I decided to get home as soon as I could so I could start treating my injury. I had at least a 1.5 hour drive and I knew the mountainous roads were going to be painful because of all the breaking and accelerating on the curves. But first I had to get to my car. I was parked maybe a half mile away but I flagged down someone and told him I had hurt my ankle and asked for ride. His car was full, but he said I could sit on the hood of the car. Worked for me! So I got a ride, thanked him, and set off for home.

The pain was pretty bad. Gripping the steering wheel hard, biting my lip and cursing seemed to help. I started to feel nauseous. But I made it to Saratoga and then driving was easier. Thank goodness for cruise control on the freeway!

Anyway... it's good to be back home. I feel bad for being a burden on Jennifer now; she's been great. The results were posted online today.

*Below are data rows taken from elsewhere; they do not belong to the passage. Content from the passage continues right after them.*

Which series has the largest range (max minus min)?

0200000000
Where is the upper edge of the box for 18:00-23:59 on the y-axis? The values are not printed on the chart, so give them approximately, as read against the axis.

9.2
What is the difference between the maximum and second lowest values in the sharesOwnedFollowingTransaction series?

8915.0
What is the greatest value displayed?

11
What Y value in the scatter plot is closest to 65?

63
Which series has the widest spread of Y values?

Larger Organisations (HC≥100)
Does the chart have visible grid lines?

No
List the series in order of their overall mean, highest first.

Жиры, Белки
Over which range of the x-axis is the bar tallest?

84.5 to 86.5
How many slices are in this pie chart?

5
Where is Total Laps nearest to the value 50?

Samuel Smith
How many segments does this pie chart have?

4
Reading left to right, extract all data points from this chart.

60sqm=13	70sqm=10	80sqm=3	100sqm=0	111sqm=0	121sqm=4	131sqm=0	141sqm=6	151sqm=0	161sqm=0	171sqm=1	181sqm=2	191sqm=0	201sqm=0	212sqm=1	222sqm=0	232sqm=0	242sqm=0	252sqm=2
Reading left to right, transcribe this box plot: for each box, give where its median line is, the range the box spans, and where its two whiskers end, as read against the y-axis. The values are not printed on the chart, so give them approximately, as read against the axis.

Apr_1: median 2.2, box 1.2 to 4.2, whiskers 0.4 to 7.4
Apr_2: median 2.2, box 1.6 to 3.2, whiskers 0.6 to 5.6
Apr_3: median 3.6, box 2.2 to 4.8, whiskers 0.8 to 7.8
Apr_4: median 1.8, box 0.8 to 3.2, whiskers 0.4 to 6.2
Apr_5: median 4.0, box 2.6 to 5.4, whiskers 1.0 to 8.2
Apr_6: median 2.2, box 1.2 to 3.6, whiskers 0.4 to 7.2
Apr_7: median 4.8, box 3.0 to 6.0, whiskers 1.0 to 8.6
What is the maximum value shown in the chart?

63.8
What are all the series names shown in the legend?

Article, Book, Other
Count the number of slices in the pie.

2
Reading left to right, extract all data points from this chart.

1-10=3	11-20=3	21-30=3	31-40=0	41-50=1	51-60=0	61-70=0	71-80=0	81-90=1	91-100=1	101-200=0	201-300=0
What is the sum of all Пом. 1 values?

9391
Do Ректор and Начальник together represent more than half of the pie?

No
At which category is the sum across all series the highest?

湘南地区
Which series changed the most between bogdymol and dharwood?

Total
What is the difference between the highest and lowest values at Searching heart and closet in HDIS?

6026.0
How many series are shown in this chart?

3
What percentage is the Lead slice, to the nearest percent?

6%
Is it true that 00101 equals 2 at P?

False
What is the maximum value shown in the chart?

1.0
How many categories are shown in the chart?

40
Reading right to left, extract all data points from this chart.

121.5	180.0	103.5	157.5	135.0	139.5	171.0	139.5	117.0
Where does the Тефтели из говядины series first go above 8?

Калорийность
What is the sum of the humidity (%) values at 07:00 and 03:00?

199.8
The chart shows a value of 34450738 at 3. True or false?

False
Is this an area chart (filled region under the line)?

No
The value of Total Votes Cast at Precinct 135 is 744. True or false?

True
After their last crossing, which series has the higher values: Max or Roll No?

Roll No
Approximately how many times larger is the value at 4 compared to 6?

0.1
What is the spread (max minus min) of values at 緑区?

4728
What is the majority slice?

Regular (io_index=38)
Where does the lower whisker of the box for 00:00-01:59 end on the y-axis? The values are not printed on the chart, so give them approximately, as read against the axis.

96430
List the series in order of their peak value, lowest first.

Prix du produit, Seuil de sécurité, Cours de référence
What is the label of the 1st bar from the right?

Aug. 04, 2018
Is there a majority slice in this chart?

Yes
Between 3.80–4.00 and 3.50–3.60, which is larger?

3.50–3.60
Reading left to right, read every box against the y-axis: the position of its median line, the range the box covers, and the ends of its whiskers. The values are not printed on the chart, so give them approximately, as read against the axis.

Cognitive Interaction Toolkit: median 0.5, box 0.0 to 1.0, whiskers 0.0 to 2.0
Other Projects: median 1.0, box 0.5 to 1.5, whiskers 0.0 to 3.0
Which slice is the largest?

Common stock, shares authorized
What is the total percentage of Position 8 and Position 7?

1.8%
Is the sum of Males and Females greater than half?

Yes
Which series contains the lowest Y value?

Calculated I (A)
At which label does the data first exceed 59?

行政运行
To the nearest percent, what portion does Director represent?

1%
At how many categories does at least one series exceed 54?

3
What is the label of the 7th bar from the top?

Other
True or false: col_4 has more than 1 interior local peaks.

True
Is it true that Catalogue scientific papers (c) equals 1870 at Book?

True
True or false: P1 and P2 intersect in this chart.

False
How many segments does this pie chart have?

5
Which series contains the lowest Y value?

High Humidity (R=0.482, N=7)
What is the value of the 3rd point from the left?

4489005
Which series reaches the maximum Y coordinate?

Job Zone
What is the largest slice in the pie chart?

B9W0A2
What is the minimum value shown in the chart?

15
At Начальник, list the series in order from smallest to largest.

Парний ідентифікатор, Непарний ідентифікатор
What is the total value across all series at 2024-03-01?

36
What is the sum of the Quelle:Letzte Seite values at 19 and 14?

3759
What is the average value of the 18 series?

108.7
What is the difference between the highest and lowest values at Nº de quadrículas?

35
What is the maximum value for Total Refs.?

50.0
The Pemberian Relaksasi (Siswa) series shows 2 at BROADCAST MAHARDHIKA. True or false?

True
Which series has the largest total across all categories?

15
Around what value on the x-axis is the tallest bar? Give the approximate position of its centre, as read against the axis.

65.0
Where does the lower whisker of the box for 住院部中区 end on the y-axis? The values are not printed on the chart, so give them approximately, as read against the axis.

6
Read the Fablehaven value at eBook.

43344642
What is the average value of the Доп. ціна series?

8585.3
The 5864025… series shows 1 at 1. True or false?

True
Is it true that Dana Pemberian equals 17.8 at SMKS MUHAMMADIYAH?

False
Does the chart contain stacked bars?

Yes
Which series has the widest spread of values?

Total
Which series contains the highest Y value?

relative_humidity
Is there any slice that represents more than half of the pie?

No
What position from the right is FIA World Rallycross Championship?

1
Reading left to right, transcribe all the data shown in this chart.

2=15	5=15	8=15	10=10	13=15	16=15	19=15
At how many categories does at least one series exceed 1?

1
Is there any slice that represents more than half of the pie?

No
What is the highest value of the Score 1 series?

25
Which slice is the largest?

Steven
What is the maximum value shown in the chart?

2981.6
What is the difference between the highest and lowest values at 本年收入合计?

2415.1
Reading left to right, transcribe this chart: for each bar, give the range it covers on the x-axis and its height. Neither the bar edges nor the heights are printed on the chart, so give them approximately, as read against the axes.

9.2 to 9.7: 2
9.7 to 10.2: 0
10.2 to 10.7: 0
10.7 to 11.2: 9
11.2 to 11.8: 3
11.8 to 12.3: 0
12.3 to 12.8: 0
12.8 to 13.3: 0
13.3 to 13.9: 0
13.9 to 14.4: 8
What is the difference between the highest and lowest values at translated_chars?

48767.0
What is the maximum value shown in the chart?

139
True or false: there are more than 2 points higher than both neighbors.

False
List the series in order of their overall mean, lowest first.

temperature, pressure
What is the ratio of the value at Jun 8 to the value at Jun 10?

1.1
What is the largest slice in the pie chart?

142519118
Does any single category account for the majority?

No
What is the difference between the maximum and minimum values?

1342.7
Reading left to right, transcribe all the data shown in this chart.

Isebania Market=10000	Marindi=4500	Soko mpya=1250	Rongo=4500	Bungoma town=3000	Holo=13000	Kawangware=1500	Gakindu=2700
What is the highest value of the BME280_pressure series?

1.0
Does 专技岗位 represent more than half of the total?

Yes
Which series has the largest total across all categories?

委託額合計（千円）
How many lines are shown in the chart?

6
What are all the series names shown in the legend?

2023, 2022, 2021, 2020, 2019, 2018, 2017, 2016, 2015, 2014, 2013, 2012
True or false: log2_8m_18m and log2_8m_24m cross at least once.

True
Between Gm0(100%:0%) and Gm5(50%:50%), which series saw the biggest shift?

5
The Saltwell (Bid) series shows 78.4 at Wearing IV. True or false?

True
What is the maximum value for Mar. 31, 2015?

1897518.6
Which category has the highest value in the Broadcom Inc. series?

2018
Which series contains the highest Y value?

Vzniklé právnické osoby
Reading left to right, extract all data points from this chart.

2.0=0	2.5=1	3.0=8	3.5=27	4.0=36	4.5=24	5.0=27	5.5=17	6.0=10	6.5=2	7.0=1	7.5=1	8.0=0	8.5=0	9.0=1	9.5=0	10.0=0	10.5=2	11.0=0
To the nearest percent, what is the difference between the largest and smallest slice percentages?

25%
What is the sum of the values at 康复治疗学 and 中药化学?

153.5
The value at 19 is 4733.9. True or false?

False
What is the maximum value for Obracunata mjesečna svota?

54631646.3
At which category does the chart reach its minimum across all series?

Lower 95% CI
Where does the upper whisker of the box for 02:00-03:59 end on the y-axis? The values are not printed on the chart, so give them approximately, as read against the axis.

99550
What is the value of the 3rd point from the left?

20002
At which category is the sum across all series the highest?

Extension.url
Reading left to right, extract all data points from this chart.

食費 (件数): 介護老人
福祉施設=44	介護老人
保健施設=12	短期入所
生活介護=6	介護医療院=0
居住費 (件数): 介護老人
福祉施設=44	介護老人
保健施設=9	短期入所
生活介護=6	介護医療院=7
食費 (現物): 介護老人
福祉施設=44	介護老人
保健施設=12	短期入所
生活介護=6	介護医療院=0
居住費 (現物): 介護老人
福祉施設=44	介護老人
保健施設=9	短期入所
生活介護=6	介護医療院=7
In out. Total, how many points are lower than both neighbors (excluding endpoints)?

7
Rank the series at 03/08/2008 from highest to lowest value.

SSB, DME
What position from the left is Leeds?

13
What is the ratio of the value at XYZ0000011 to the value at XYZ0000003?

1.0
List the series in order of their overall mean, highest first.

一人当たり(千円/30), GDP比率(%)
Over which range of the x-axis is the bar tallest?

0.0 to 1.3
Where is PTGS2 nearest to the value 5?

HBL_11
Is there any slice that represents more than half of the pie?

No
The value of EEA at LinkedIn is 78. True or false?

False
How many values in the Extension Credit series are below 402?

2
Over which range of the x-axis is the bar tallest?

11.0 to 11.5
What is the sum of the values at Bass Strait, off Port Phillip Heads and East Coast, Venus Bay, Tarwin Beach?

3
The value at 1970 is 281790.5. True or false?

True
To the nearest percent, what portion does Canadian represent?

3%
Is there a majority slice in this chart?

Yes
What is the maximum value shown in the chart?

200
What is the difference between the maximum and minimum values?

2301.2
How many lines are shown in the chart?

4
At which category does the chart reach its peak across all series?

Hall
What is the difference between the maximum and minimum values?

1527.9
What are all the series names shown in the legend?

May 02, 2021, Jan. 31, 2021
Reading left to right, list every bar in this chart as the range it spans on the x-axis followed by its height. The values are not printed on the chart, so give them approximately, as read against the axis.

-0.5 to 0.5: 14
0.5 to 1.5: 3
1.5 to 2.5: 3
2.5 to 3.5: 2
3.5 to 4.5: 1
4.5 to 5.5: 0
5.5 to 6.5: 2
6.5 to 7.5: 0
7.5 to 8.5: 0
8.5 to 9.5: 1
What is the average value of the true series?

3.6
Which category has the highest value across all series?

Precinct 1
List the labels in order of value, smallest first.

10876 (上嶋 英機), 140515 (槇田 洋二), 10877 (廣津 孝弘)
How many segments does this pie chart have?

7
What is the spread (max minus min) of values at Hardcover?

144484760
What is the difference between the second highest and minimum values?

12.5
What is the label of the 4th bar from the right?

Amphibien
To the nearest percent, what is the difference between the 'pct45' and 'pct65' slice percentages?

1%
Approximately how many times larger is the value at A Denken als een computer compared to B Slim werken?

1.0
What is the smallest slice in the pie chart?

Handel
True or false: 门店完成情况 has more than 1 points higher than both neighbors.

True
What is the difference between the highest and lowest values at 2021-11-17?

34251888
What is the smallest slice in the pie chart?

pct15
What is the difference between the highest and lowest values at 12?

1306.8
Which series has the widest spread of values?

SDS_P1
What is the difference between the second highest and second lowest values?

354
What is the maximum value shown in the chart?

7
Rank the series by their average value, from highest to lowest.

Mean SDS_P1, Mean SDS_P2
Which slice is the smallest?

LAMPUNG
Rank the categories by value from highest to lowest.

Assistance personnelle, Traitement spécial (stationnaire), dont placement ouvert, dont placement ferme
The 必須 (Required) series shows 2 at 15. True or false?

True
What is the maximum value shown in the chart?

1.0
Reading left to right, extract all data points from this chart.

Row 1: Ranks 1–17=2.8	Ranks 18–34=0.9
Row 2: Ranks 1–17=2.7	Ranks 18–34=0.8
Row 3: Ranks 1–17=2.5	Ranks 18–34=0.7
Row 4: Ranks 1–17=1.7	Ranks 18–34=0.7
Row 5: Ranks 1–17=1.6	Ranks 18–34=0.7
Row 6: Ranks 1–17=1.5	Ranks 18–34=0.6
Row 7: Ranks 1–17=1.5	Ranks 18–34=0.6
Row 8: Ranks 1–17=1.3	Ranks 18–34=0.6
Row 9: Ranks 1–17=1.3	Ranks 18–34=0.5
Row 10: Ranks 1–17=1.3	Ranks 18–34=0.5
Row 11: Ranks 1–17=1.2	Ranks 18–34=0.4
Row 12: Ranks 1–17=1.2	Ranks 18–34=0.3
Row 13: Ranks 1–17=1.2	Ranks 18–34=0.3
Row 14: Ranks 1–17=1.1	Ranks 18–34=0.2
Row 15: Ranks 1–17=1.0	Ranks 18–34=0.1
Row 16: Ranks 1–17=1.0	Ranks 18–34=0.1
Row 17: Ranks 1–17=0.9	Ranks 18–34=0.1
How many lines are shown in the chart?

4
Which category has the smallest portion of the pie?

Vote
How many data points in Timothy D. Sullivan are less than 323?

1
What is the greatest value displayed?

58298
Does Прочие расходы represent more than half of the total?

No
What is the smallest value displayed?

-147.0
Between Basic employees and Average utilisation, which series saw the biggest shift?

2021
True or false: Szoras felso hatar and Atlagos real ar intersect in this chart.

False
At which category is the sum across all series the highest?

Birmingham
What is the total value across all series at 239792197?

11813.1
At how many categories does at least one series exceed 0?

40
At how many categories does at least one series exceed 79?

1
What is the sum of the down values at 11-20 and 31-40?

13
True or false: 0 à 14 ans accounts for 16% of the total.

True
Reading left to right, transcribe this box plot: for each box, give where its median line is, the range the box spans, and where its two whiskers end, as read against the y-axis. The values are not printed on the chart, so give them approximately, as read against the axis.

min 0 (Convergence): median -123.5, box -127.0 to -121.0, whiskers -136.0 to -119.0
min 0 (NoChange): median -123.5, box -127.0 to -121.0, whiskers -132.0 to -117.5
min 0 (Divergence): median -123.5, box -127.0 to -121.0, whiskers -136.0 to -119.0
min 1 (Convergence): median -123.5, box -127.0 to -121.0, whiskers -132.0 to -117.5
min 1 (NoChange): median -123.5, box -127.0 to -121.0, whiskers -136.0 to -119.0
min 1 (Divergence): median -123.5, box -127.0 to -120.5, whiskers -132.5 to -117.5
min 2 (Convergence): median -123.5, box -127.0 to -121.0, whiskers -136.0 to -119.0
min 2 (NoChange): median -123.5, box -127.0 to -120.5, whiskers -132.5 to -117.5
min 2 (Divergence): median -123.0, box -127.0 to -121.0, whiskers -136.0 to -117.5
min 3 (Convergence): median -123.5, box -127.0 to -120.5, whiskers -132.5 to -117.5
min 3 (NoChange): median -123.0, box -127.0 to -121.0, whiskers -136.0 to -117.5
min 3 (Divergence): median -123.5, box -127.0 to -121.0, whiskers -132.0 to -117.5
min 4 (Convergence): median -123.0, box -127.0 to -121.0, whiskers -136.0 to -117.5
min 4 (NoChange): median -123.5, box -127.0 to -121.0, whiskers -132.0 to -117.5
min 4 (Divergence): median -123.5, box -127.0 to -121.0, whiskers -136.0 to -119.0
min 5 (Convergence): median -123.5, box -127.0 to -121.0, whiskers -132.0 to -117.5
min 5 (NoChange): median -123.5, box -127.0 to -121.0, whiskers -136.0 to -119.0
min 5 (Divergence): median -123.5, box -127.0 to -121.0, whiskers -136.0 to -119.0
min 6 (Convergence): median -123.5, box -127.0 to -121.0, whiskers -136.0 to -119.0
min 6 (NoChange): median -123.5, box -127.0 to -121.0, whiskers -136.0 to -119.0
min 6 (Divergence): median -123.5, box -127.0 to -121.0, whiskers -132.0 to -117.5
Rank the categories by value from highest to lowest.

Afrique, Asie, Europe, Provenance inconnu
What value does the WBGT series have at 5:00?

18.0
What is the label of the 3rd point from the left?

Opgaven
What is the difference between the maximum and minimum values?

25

So I came in 6th place out of 110 runners. I don't quite understand the line-up because 2 people passed me but the next two runners in front of me on the list have much different times. I'd like to think I had a shot at 2nd place if I hadn't injured myself, but most likely I would have been 4th or 5th because there was such a gap between me and the front runners.

So, I guess I "won the battle" with the Big Basin trail although at a big cost. I'm not sure when I can run again. Optimistically, I'll be running a little bit in a week. Certainly in 2 weeks I hope I'll be back, although I've read that I need to be real careful and let this fully heal or it will become a chronic injury. I injured the same ankle the same way about 10 years ago so I think I know what to expect.